WHAT TO WORK ON:
The answer is a stretch of the material below, returned exactly: the line containing "middle mcp: (308, 297)", the line containing "pinky pip: (225, 322)", and all lines between.

SUPPLIED DATA:
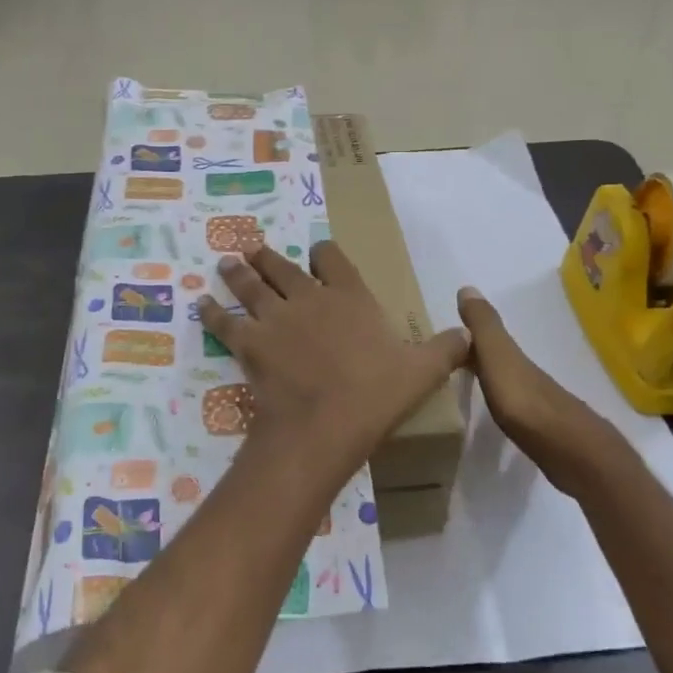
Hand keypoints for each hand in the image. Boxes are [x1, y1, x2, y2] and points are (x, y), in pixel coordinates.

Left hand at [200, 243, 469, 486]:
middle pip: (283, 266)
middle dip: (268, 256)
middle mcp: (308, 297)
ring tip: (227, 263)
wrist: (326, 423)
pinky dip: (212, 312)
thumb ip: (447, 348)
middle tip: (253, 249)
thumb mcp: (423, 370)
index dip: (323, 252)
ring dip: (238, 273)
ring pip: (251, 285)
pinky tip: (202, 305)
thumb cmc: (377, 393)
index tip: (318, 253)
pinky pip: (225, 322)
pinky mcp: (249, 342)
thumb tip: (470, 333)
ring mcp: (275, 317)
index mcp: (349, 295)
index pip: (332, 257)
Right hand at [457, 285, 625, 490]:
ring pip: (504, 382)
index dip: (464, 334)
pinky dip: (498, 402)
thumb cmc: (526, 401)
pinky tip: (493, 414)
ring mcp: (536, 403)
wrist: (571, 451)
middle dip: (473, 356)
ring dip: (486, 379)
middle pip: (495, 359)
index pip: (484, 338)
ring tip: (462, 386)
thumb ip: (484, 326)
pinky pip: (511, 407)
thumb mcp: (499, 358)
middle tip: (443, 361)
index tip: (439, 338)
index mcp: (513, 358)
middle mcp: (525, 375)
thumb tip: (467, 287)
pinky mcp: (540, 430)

SOLUTION FOR THIS EXERCISE:
middle mcp: (308, 297)
ring tip: (227, 263)
wrist: (326, 423)
pinky dip: (212, 312)
thumb ip: (447, 348)
middle tip: (253, 249)
thumb mcp: (423, 370)
index dip: (323, 252)
ring dip: (238, 273)
ring pip: (251, 285)
pinky tip: (202, 305)
thumb cmc: (377, 393)
index tip: (318, 253)
pinky pip: (225, 322)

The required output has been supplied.